* WORK TO BE COMPLETED
Only an exact copy belongs in the answer: the line with "congregation work in some form of ministry or" and every line after it through the end of the records, pictures left out.

----------

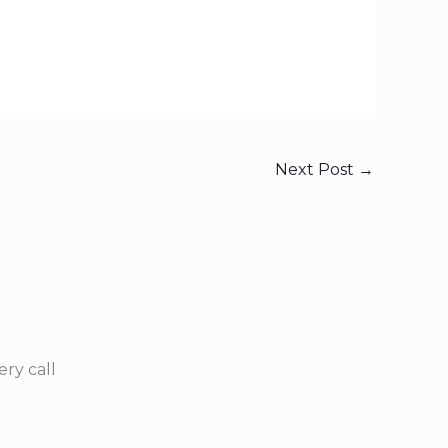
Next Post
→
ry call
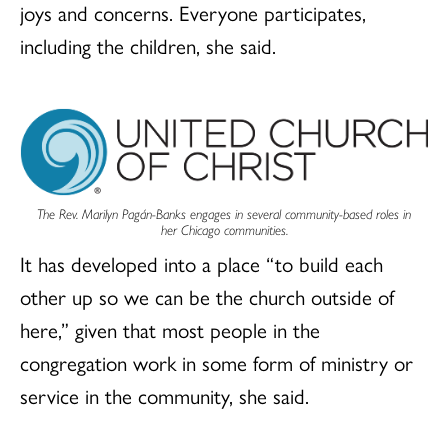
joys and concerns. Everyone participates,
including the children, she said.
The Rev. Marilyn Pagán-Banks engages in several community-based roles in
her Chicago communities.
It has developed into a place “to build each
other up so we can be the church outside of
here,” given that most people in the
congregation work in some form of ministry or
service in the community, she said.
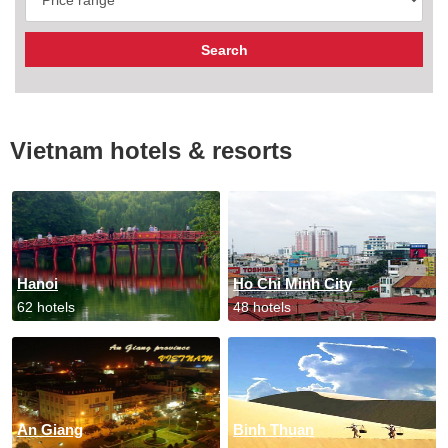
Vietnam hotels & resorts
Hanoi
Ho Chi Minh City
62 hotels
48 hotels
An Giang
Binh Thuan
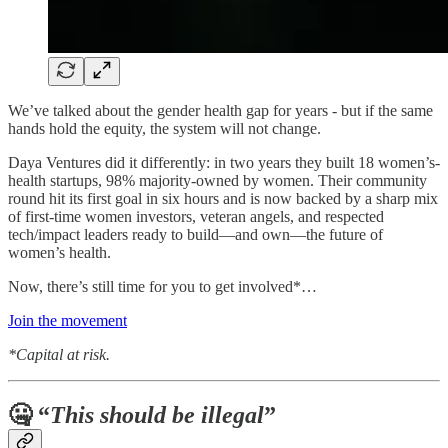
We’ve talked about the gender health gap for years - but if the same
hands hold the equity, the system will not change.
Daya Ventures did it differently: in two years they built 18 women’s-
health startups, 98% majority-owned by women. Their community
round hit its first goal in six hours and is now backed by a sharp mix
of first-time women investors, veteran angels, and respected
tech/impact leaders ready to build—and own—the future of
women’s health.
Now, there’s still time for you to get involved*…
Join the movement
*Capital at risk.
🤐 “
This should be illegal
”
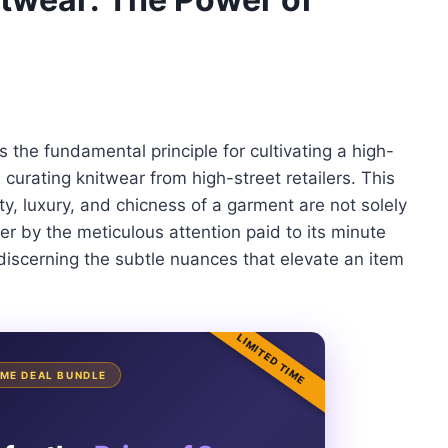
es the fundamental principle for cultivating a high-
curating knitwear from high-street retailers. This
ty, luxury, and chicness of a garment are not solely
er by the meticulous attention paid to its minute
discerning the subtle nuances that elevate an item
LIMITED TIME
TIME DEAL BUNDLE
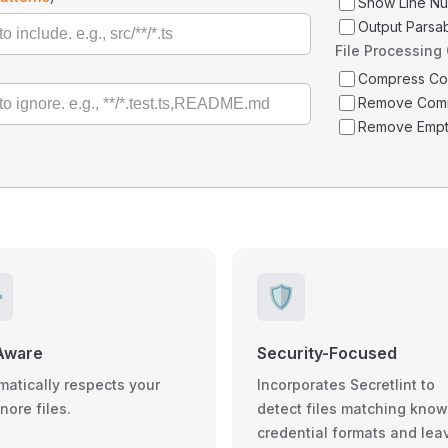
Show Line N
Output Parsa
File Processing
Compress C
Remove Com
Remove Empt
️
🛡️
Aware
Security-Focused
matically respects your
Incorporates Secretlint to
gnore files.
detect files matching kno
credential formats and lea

----------

* ANSWER TO THE PROBLEM
congregation work in some form of ministry or
service in the community, she said.
Vietnam hotels & resorts
Hanoi
Ho Chi Minh City
62 hotels
48 hotels
An Giang
Binh Thuan
We’ve talked about the gender health gap for years - but if the same
hands hold the equity, the system will not change.
Daya Ventures did it differently: in two years they built 18 women’s-
health startups, 98% majority-owned by women. Their community
round hit its first goal in six hours and is now backed by a sharp mix
of first-time women investors, veteran angels, and respected
tech/impact leaders ready to build—and own—the future of
women’s health.
Now, there’s still time for you to get involved*…
Join the movement
*Capital at risk.
🤐 “
This should be illegal
”
es the fundamental principle for cultivating a high-
curating knitwear from high-street retailers. This
ty, luxury, and chicness of a garment are not solely
er by the meticulous attention paid to its minute
discerning the subtle nuances that elevate an item
LIMITED TIME
TIME DEAL BUNDLE
Show Line N
Output Parsa
File Processing
Compress C
Remove Com
Remove Empt
️
🛡️
Aware
Security-Focused
matically respects your
Incorporates Secretlint to
gnore files.
detect files matching kno
credential formats and lea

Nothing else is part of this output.